Source records:

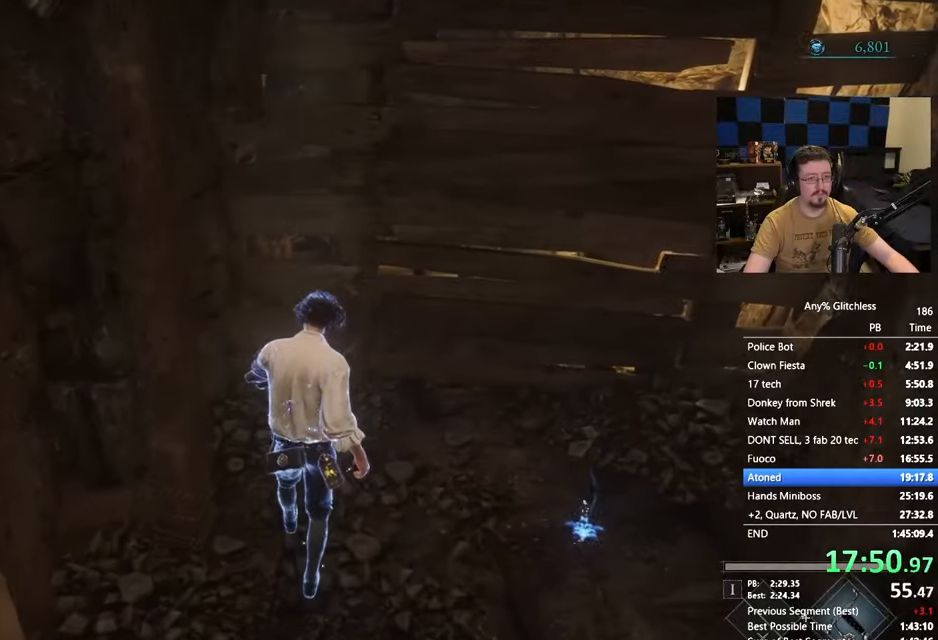
{"keys": ["space", "w"], "events": []}
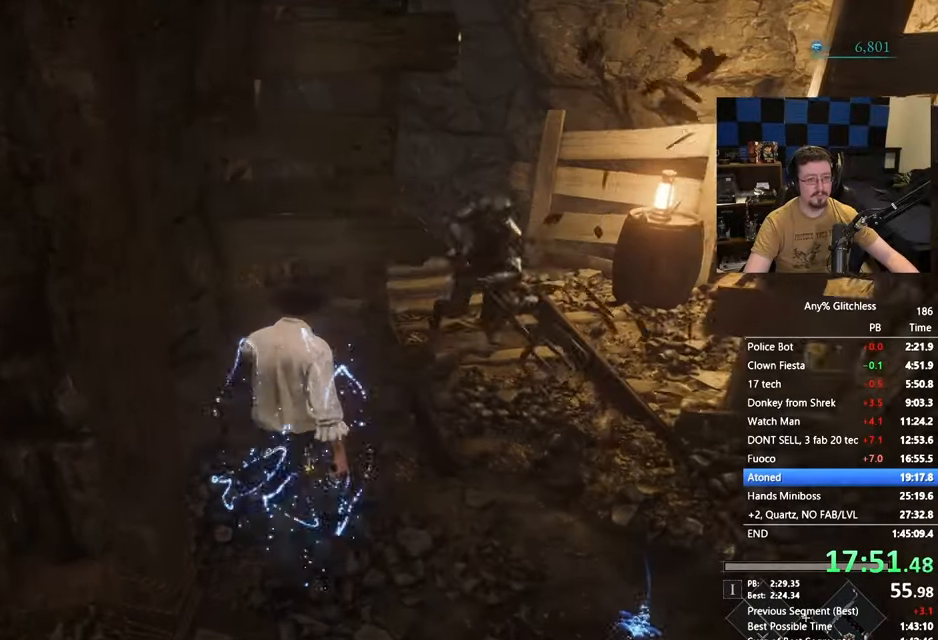
{"keys": ["d", "space", "w"], "events": [[433, "d", "down"]]}
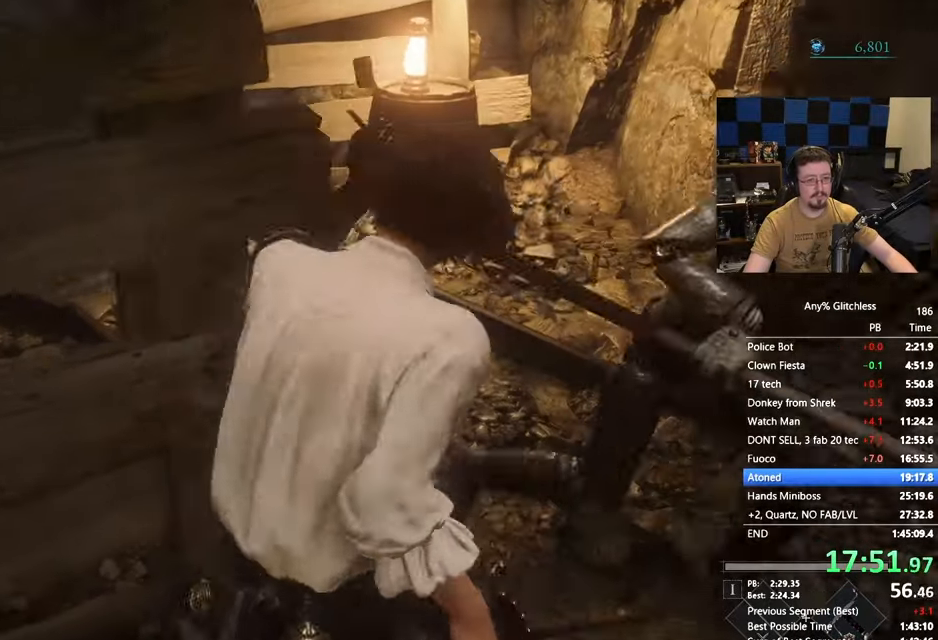
{"keys": ["d", "space", "w"], "events": []}
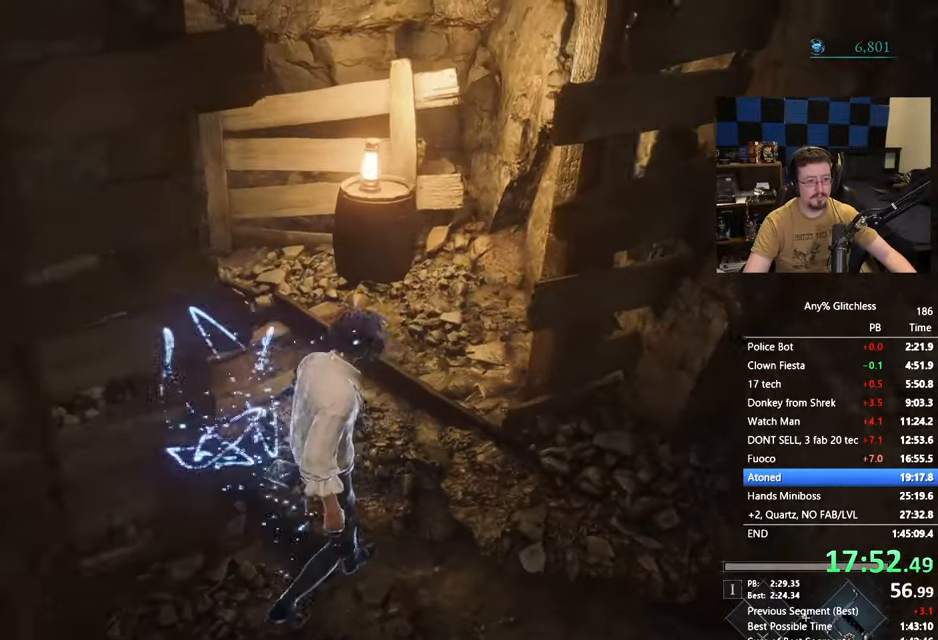
{"keys": ["space", "w"], "events": [[233, "d", "up"]]}
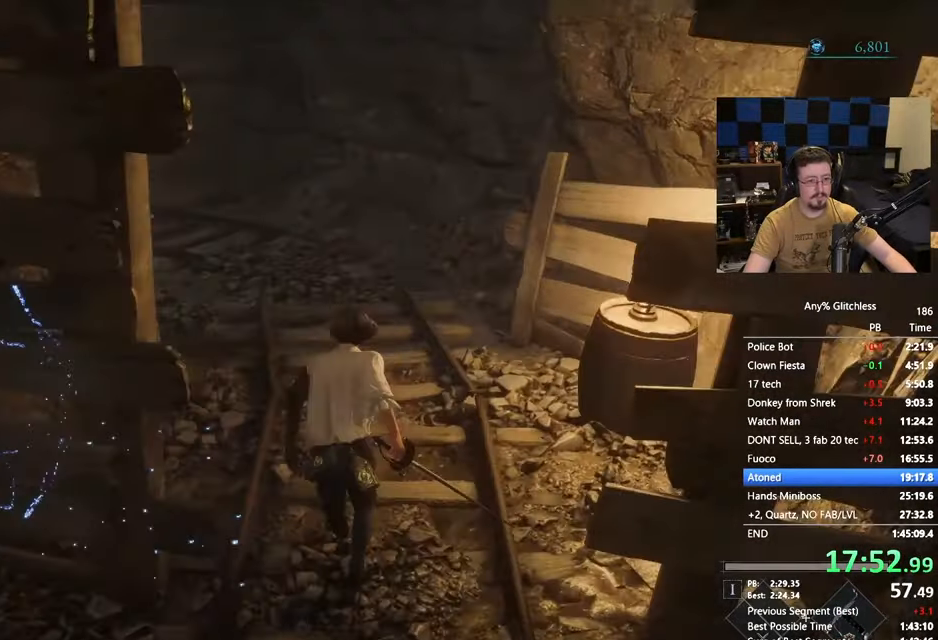
{"keys": ["space", "w"], "events": []}
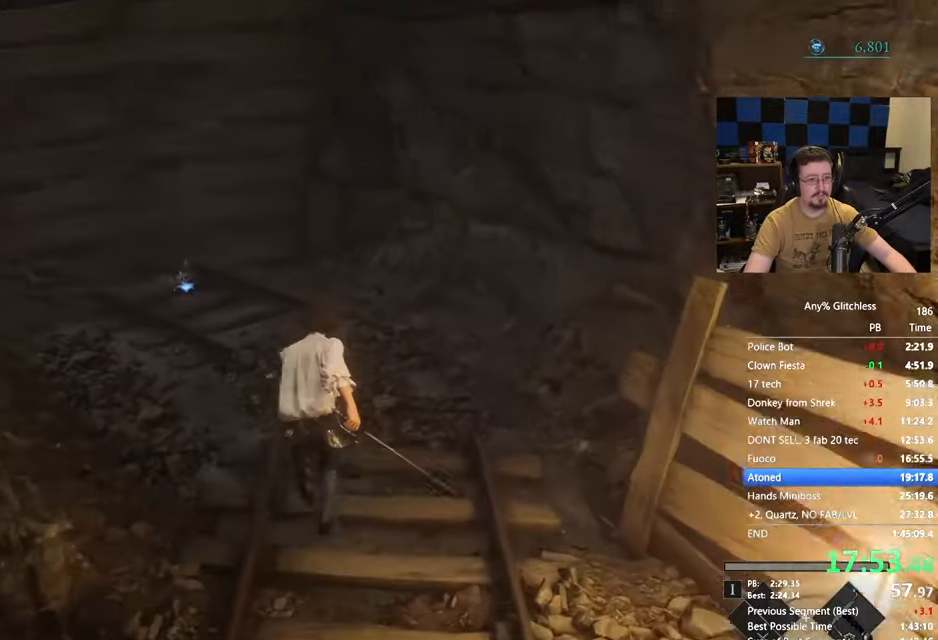
{"keys": ["space", "w"], "events": []}
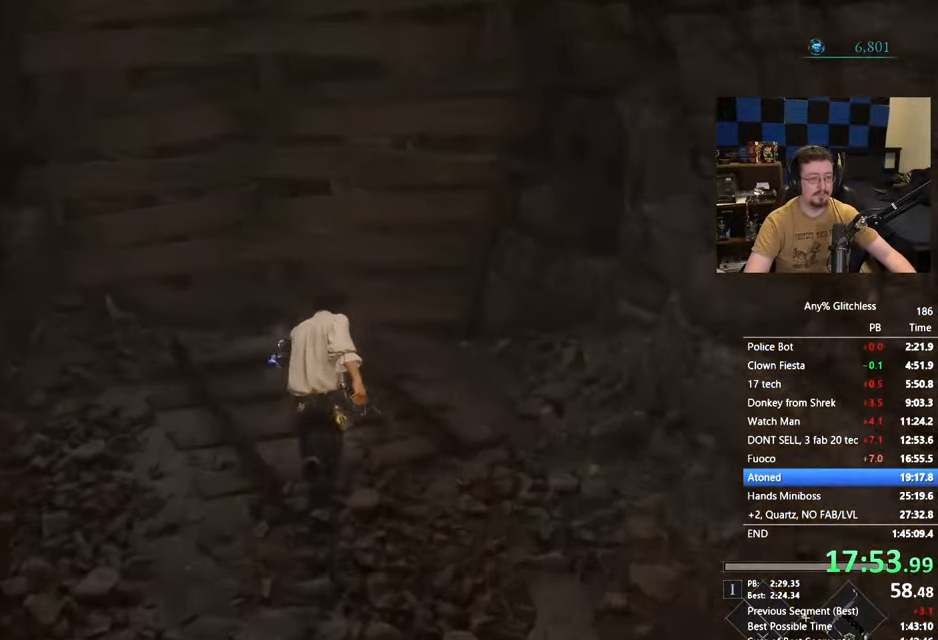
{"keys": ["a", "e", "space", "w"], "events": [[183, "e", "down"], [267, "a", "down"], [267, "e", "up"], [417, "e", "down"]]}
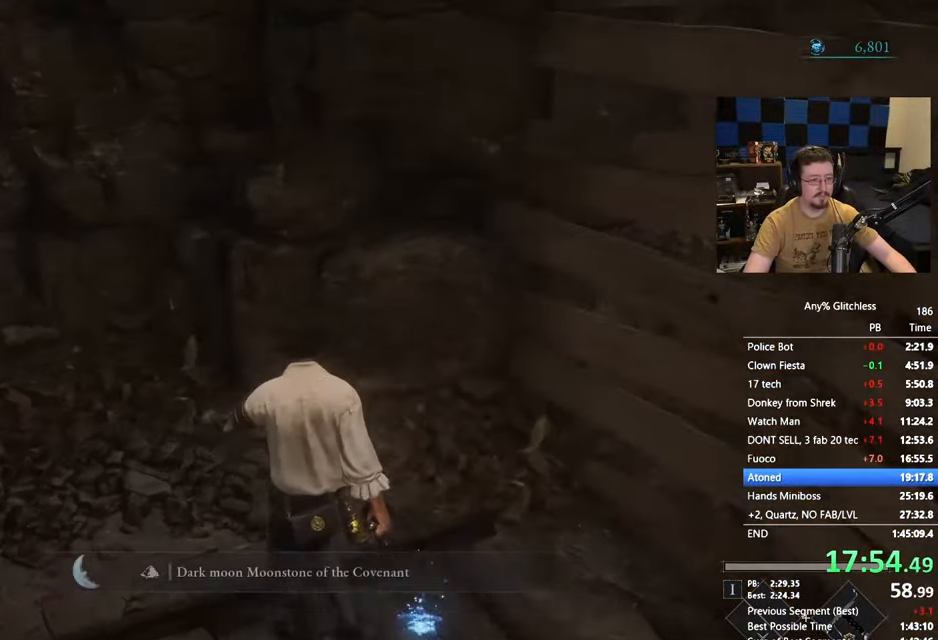
{"keys": ["space", "w"], "events": [[17, "e", "up"], [100, "e", "down"], [200, "e", "up"], [433, "a", "up"]]}
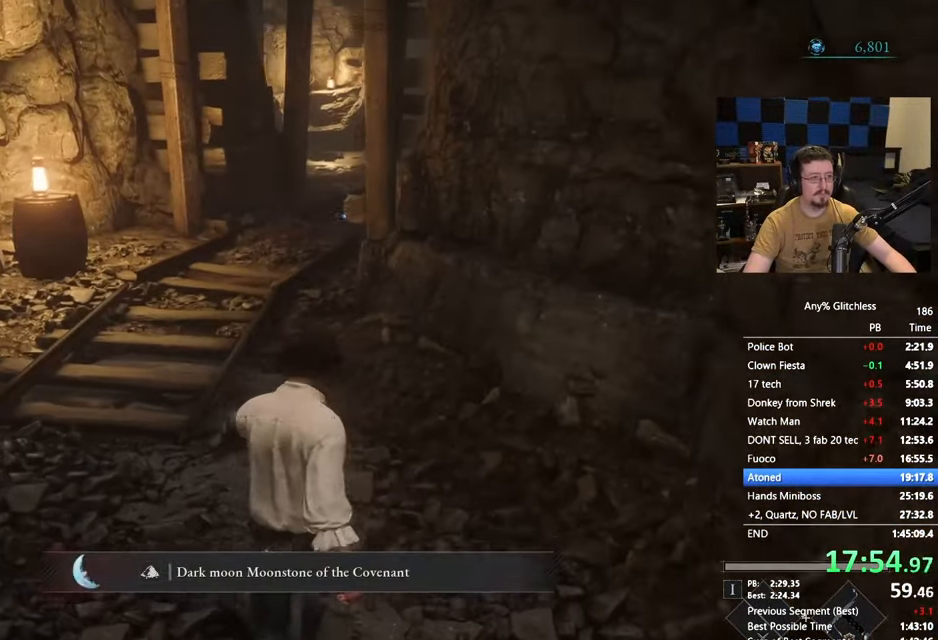
{"keys": ["space", "w"], "events": []}
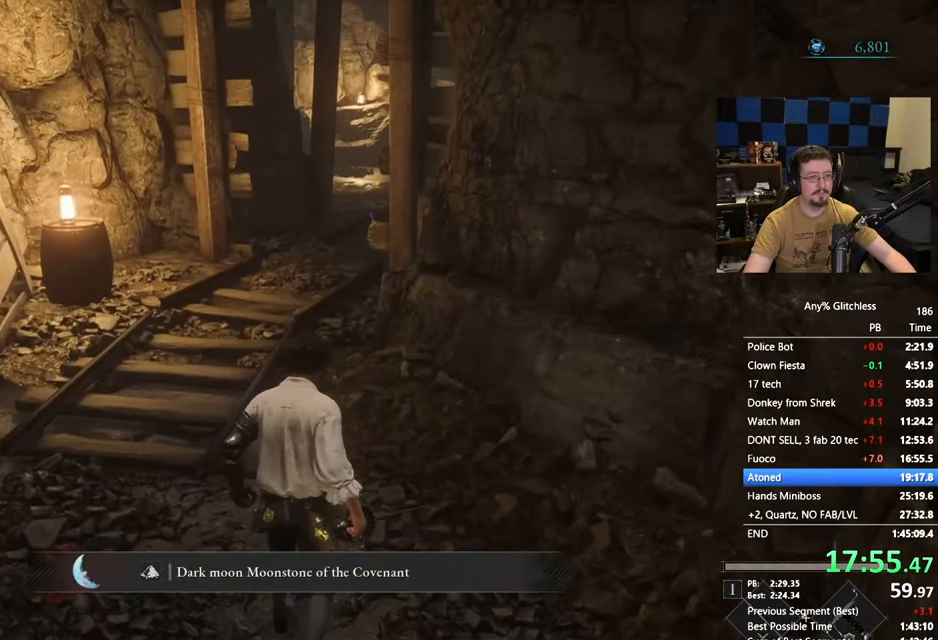
{"keys": ["space", "w"], "events": []}
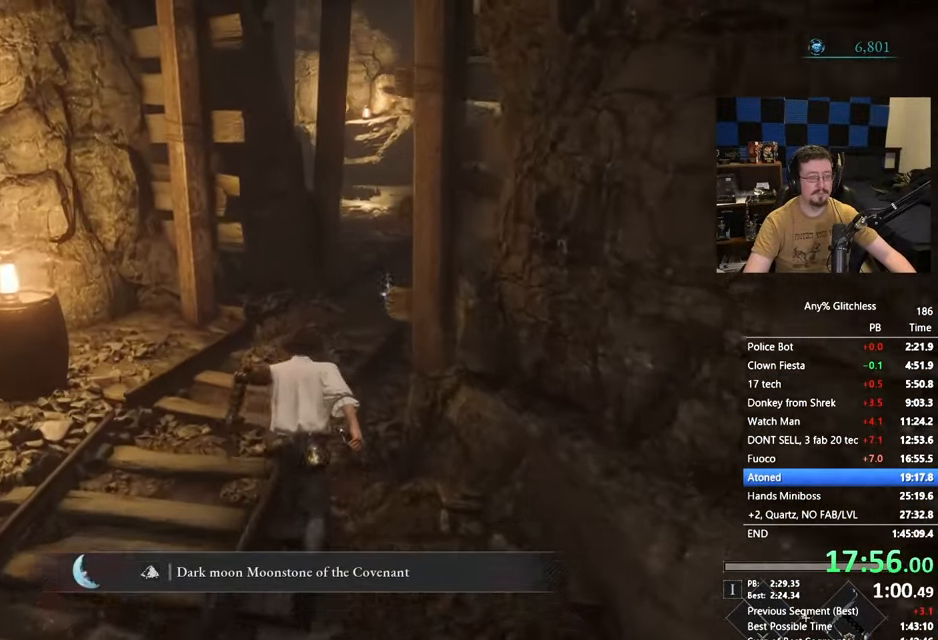
{"keys": ["space", "w"], "events": []}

Assignment: Each line in the records that carries "down" must be copied out.

Response:
{"keys": ["d", "space", "w"], "events": [[433, "d", "down"]]}
{"keys": ["a", "e", "space", "w"], "events": [[183, "e", "down"], [267, "a", "down"], [267, "e", "up"], [417, "e", "down"]]}
{"keys": ["space", "w"], "events": [[17, "e", "up"], [100, "e", "down"], [200, "e", "up"], [433, "a", "up"]]}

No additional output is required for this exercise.